Задание: Приведите отрывок исходного текста от места со словами «Условно-торжественному языку романов» до слов «предтече Царя Иудейского.», заменив в нём «романов» на «повестей».

Исходный текст:
#####
Условно-торжественному языку романов древней эпохи Мережковский предпочел язык вполне современный. Я не думаю, чтобы это была принципиальная ошибка; но тут необходимо самое тонкое чувство меры, и мера эта не везде, может быть, Мережковским соблюдена. Сложность замысла, в связи с манерой письма и сложностью обстановки, замедляют действие, и лишь в этой, 29-й, книге характер царя Ахенатона, несколько напоминающий характер князя Мышкина, выступает во всей своей нежной, действительно почти христианской, силе-слабости. Известно его несчастное царствование; печать обреченности лежит на этом древнем прообразе Сына Божия, на царе египетском -- предтече Царя Иудейского.

Переходя от литературы к отделу "Культура и Жизнь", отмечу, прежде всего, убийственную отповедь "Верстам" -- В Ходасевича. О "Верстах" писали много, -- слишком, кажется, много. После заключительного слова Ходасевича говорить о них больше нечего. Ходасевич не только сказал, но и доказал, что писательская группа "Верст" со своим руководителем "стоит не лицом к России, а лицом к ее мучителям"... и когда зовет в Сов. Россию -- "заманивает в застенок". По своей определенности и решительности эта статья очень не похожа на рядом напечатанную заметку Степуна о "Пути". Тон последней -- самый определенно-мягкий и нерешительно-осторожный. С одной стороны, "острые и очень интересные заметки Вышеславцева радуют (автора) крупным ракурсом парадоксальной мысли", а с другой -- эти же ракурсы оказываются "явно основанными... на недоразумении". "Нет сомнения, что религиозное сознание "Пути" духовно сложно, глубоко, философично...", однако "нет сомнения и в том, что евразийство гораздо жизненнее и политически действеннее направления "Пути"". "У евразийцев... (кстати, участвующих и в "Верстах") налицо есть талантливая общественно-политическая выдумка...". Это уж более определенно. Но если вспомнить, что буквально на предыдущей странице Ходасевич говорит о "евразийской темноте и нарочито-пифийственной неясности" и, наконец, о том печальном повороте евразийцев, который ныне уже не подлежит сомнению ("заманивают в застенок") -- то, пожалуй, о данной определенности Степуна лучше пожалеть. Все-таки страницы одни и те же, одного и того же журнала. И -- вне педагогики, -- но читателю надо кому-нибудь верить; как же ему о евразийстве думать, по Степуну или по Ходасевичу?
#####
Извлечённые данные:
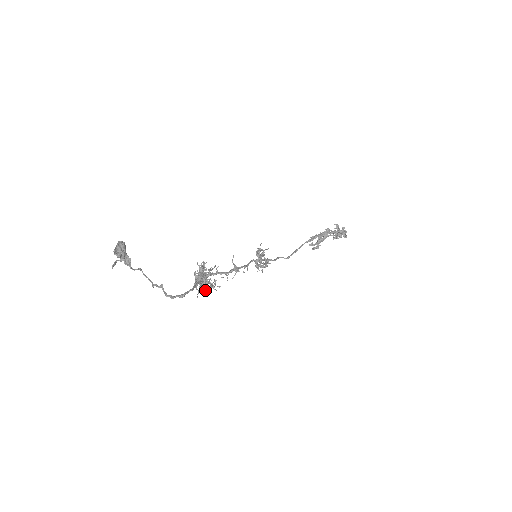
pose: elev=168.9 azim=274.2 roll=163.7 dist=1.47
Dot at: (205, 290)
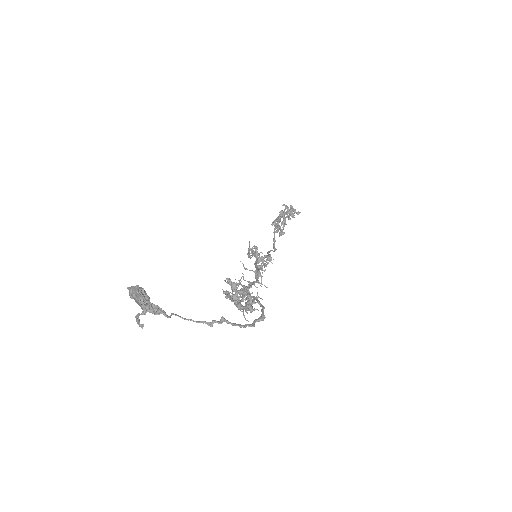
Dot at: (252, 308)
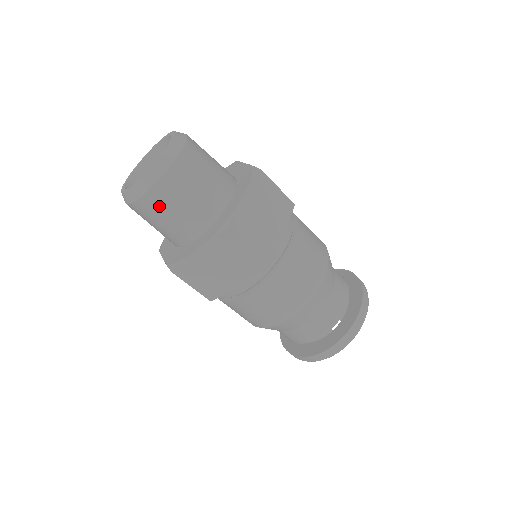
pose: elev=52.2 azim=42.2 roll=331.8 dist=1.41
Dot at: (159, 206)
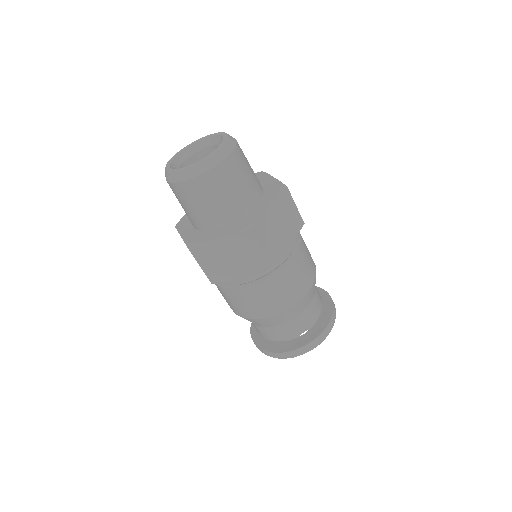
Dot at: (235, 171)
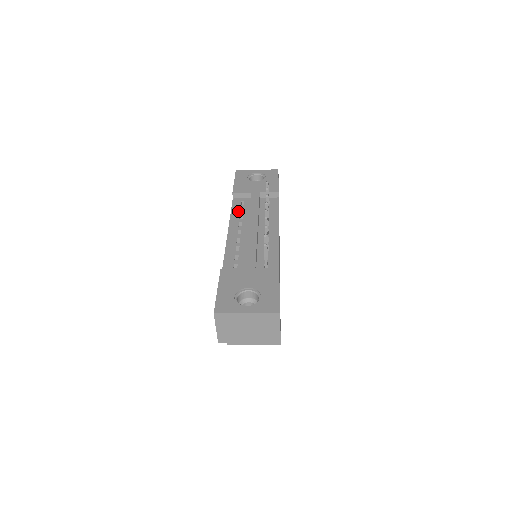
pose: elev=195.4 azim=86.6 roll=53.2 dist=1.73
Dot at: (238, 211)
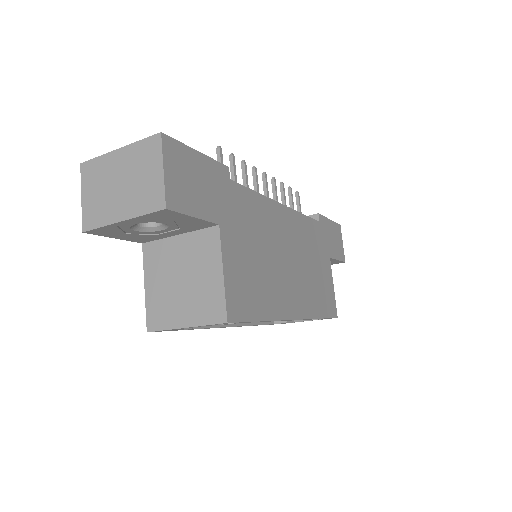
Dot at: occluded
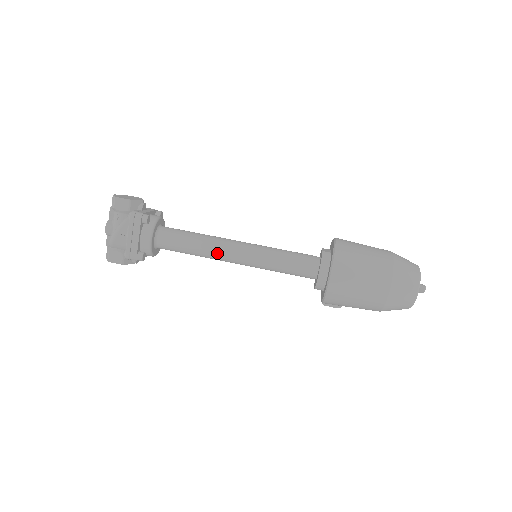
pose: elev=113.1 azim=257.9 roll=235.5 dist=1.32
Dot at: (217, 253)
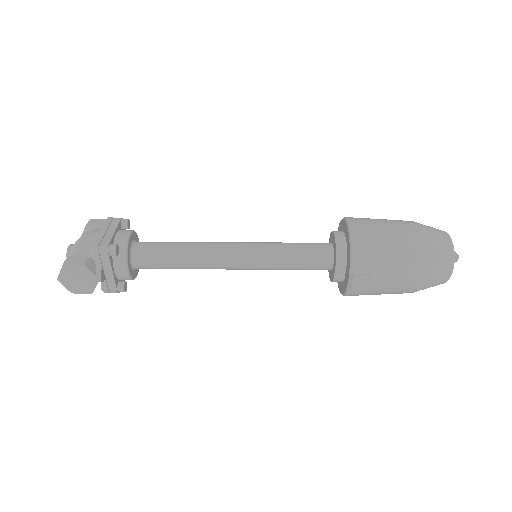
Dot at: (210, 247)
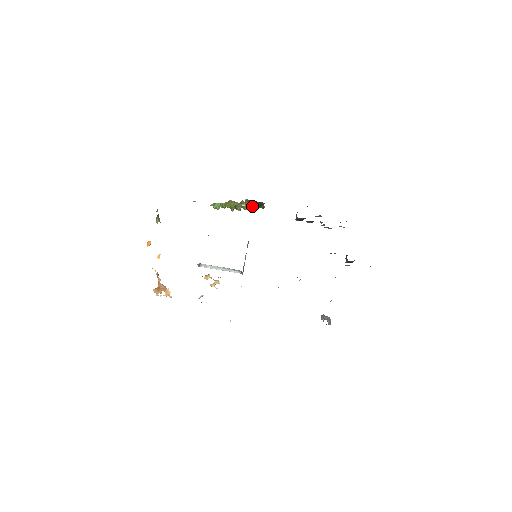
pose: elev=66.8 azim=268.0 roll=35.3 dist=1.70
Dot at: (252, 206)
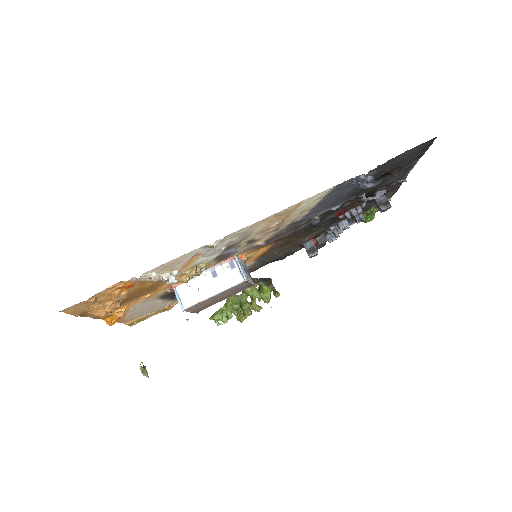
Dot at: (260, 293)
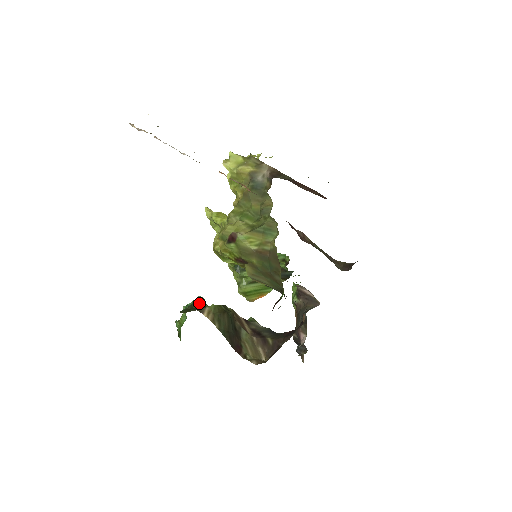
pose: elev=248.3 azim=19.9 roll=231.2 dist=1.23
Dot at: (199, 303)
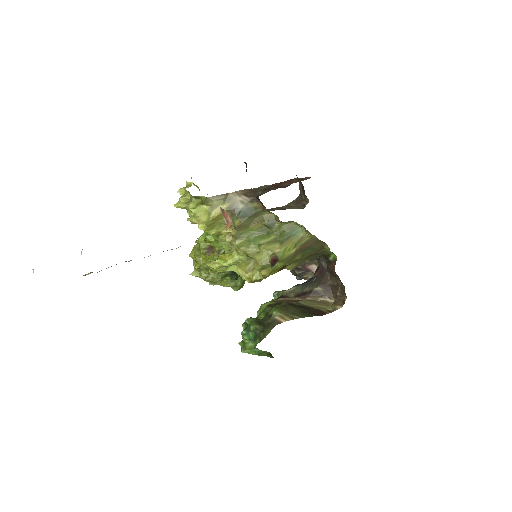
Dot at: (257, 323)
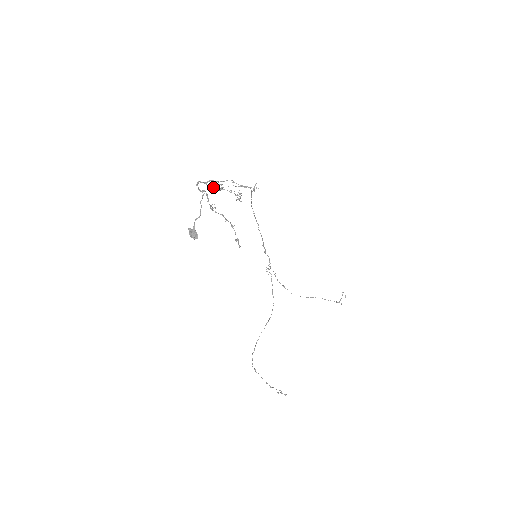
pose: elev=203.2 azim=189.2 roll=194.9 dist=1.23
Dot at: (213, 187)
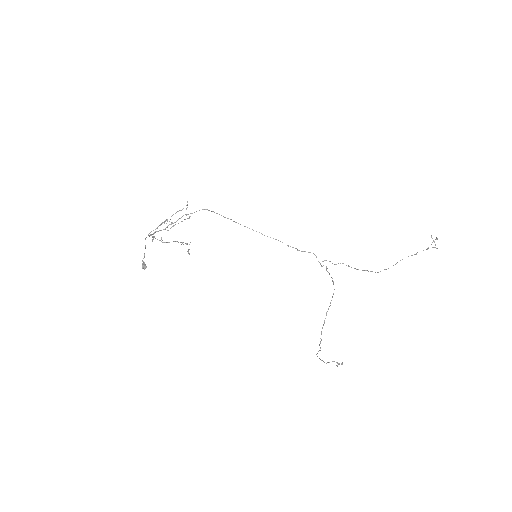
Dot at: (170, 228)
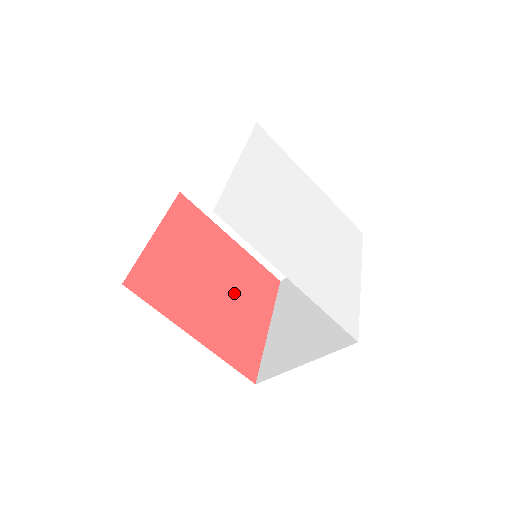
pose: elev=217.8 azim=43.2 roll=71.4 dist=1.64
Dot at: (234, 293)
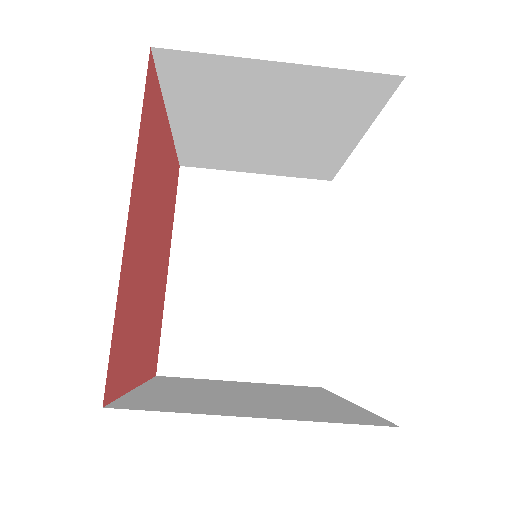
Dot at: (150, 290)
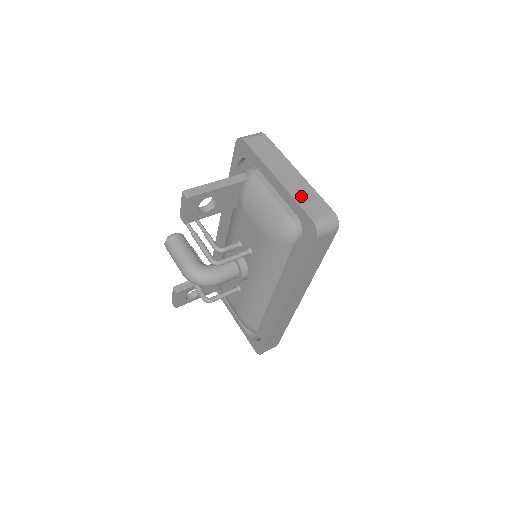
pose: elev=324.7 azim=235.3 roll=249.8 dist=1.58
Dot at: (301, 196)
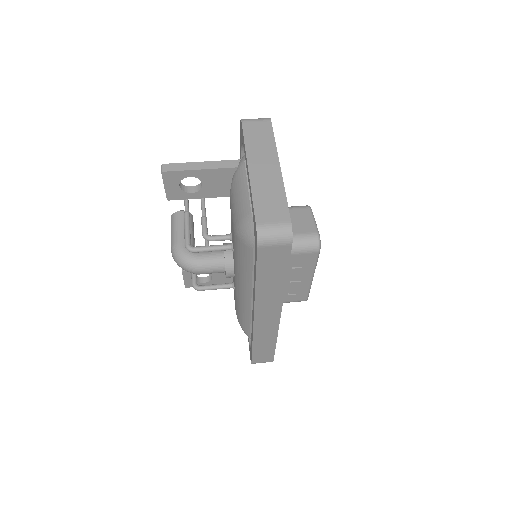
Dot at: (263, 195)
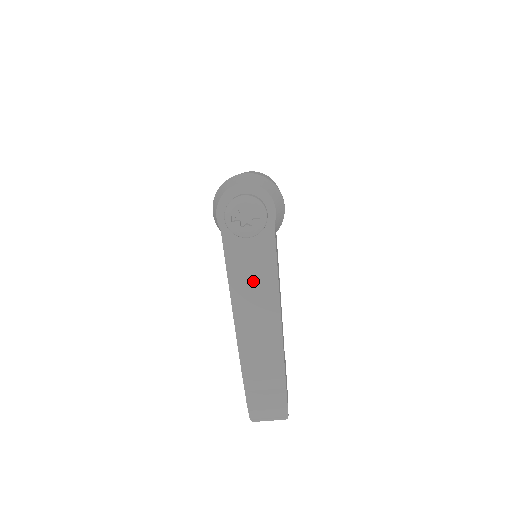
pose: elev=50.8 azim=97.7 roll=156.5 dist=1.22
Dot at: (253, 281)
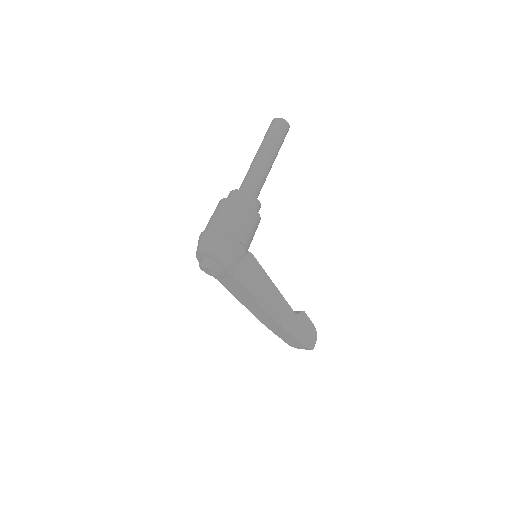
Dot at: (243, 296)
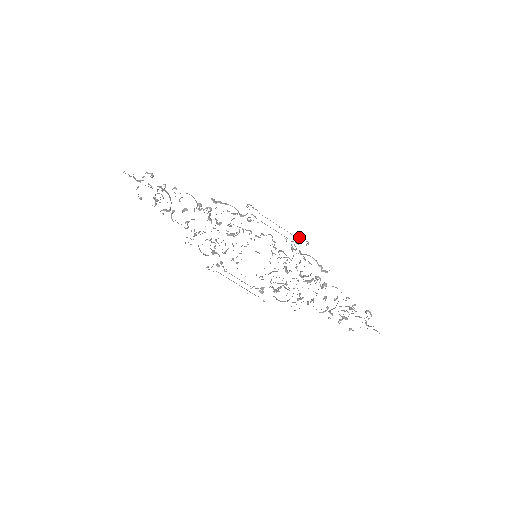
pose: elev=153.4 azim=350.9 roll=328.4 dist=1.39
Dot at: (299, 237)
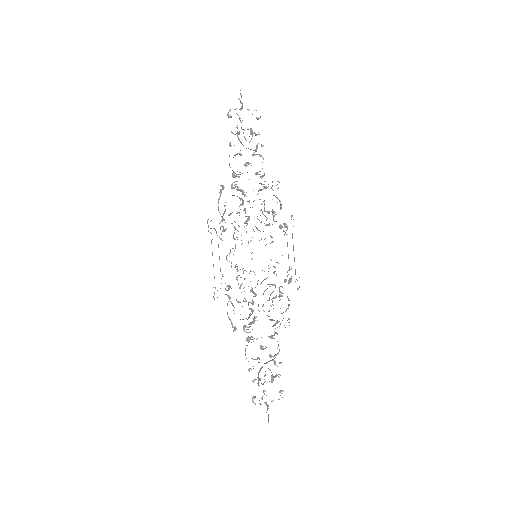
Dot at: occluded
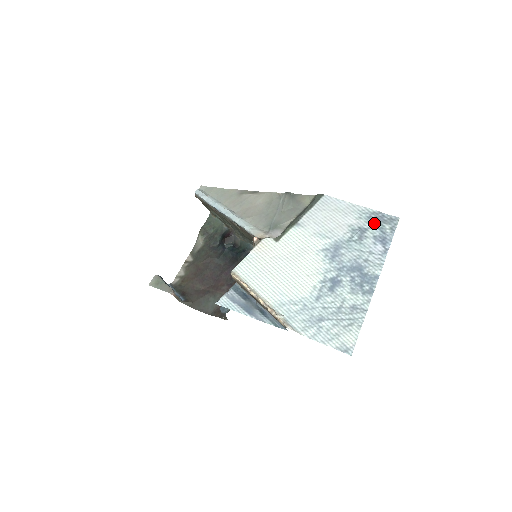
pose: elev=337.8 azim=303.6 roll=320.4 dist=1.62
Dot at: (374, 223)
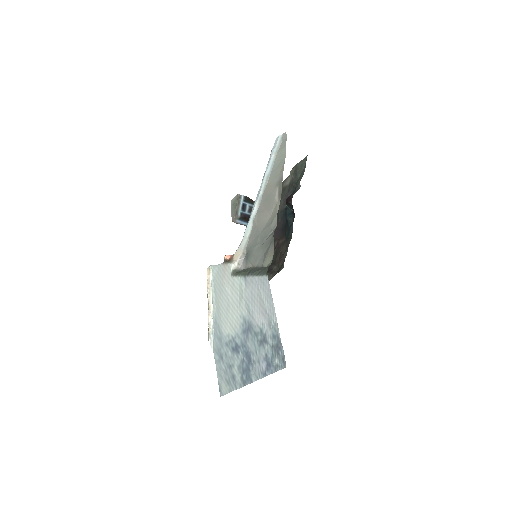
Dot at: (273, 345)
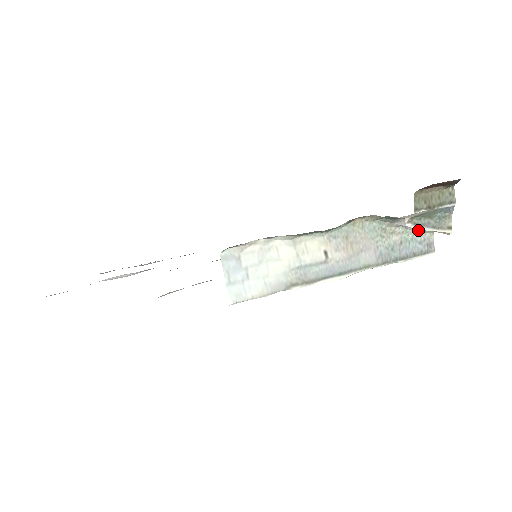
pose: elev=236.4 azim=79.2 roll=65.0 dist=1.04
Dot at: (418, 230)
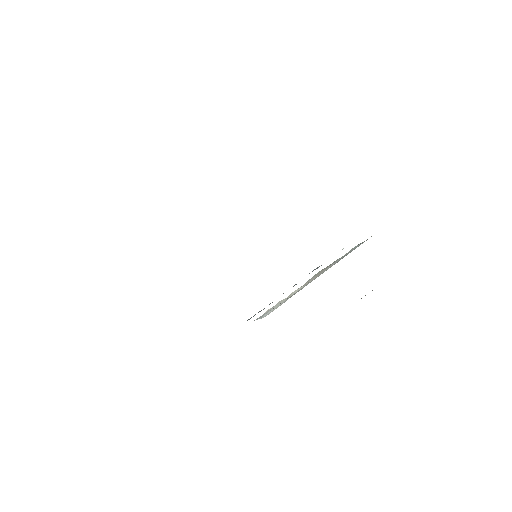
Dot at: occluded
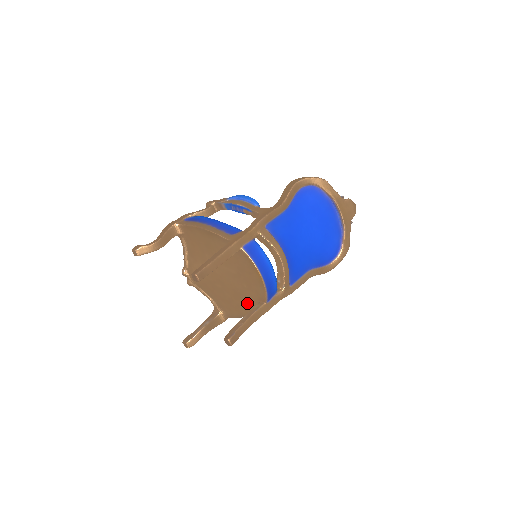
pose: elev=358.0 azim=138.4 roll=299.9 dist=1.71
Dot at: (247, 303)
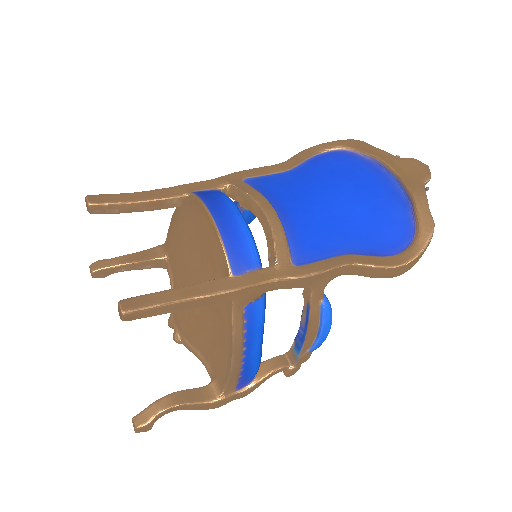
#####
Ответ к упражнению:
Условно-торжественному языку повестей древней эпохи Мережковский предпочел язык вполне современный. Я не думаю, чтобы это была принципиальная ошибка; но тут необходимо самое тонкое чувство меры, и мера эта не везде, может быть, Мережковским соблюдена. Сложность замысла, в связи с манерой письма и сложностью обстановки, замедляют действие, и лишь в этой, 29-й, книге характер царя Ахенатона, несколько напоминающий характер князя Мышкина, выступает во всей своей нежной, действительно почти христианской, силе-слабости. Известно его несчастное царствование; печать обреченности лежит на этом древнем прообразе Сына Божия, на царе египетском -- предтече Царя Иудейского.